フロントに立つRYOSUKE(Vo.稲木)は笑顔と自信に溢れた表情で、オーディエンスを煽り立てていく。ヘヴィかつダンサブルなサウンドに合わせて飛び跳ね、巧みに織り交ぜられたコーラスパートでは声を揃えて大合唱で応える観客たち。序盤から会場は一体となり、ハッピーかつピースフルな空間へと様相を変えていった。サウンドはラウドな部分も十二分にありつつ荒々しいモッシュやダイヴが頻発するわけではなく、誰もが彼らの歌にちゃんと耳を傾けているのが印象的だ。

「Crazy Diamond」が象徴的なように重くて激しいサウンドの中にもすぐ口ずさめてしまうキャッチーなメロディと、リスナーも自身も共に奮い立たせるようなポジティヴなメッセージを搭載した歌詞。そして言葉の1つ1つがはっきりと聞き取れるRYOSUKEの真っ直ぐな歌声が、彼ら独自のライブ空間を作る上での重要なカギとなっていることを実感する。さらにバックを支えるバンド隊4人もそれぞれに強烈な個性を放ちながら、一丸となってオーディエンスの心と身体を揺さぶる強力無比なグルーヴを生み出していく。

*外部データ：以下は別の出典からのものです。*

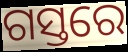
ଗସ୍ତରେ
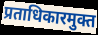
प्रताधिकारमुक्त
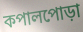
কপালপোড়া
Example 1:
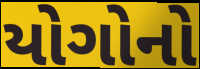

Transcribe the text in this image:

યોગોનો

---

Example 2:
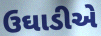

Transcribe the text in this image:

ઉઘાડીએ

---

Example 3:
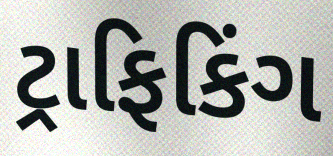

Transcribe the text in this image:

ટ્રાફિકિંગ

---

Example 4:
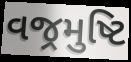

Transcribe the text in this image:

વજ્રમુષ્ટિ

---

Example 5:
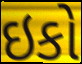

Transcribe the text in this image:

ઇકો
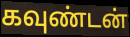
கவுண்டன்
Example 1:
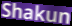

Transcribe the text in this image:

Shakun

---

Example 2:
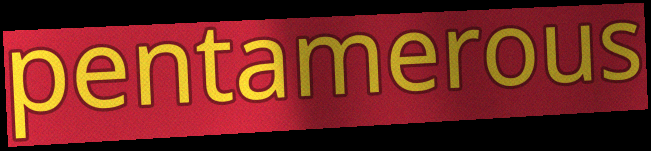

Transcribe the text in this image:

pentamerous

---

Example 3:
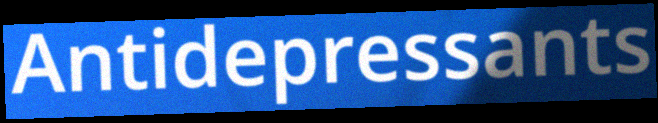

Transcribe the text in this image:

Antidepressants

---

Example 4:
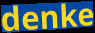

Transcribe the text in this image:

denke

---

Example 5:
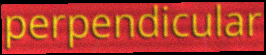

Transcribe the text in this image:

perpendicular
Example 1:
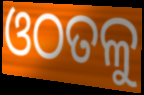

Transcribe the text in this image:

ଓଠତଳୁ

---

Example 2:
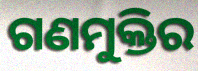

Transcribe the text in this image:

ଗଣମୁକ୍ତିର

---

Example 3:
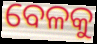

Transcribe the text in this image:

ବେଳକୁ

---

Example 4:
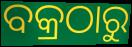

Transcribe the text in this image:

ବକ୍ରଠାରୁ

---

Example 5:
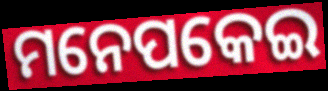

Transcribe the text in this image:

ମନେପକେଇ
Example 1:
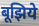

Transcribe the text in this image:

बूझिये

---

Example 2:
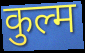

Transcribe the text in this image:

कुल्म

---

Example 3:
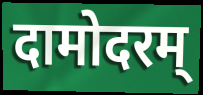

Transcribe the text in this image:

दामोदरम्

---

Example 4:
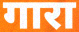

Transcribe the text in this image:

गारा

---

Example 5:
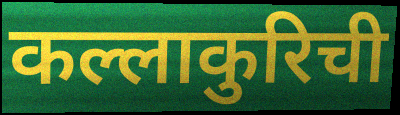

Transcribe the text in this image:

कल्लाकुरिची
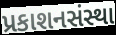
પ્રકાશનસંસ્થા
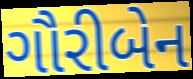
ગૌરીબેન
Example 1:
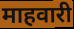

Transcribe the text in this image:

माहवारी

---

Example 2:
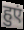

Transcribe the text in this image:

हुएं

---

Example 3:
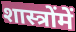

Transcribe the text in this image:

शास्त्रोंमें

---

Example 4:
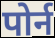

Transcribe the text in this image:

पोर्न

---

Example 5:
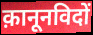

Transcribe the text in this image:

क़ानूनविदों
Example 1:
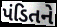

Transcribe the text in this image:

પંડિતને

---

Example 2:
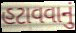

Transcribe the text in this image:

હટાવવાનું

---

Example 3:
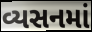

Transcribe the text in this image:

વ્યસનમાં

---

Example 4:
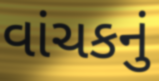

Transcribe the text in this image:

વાંચકનું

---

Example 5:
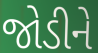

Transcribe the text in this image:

જોડીને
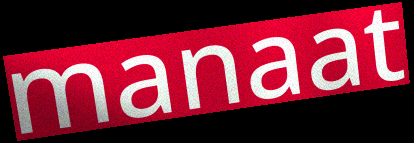
manaat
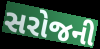
સરોજની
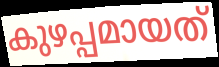
കുഴപ്പമായത്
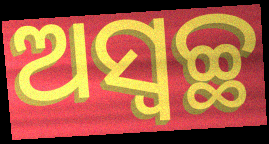
ଅସ୍ଵଚ୍ଛ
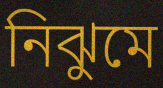
নিঝুমে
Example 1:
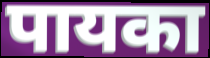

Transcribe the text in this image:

पायका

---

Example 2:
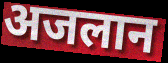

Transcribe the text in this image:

अजलान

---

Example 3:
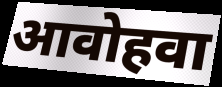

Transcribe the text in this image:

आवोहवा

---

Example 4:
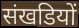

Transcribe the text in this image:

संखडियों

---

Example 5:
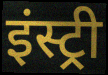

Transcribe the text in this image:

इंस्ट्री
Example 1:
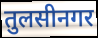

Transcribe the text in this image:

तुलसीनगर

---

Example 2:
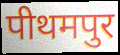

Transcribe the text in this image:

पीथमपुर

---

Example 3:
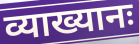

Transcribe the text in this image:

व्याख्यानः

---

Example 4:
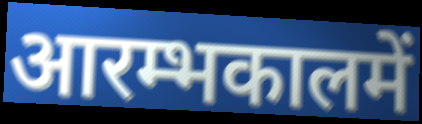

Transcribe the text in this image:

आरम्भकालमें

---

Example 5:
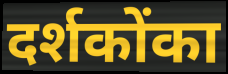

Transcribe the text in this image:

दर्शकोंका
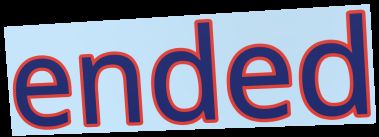
ended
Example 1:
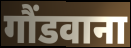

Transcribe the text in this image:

गौंडवाना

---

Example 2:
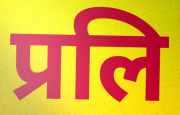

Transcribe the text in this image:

प्रलि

まさしく“メタルでもラウドでもハードコアでもスクリーモでもエモでもない、J-ROCKの新機軸”と呼ぶにふさわしいオリジナリティとポピュラリティを併せ持つサウンドを、O-Crestに集まった観衆たちにたっぷりと見せつけた彼女 IN THE DISPLAY。2015年中盤からの活動休止期間を経て、彼らが確実にもう一段階上へとステップアップを遂げたことは間違いないだろう。「letters to you」での“必ず大きな舞台へ 連れて行くんだ”という言葉に秘めた強い覚悟と大いなる希望を胸に、これからもさらなる高みに向けて飛翔していく5人の姿を絶対に見逃さないで欲しい。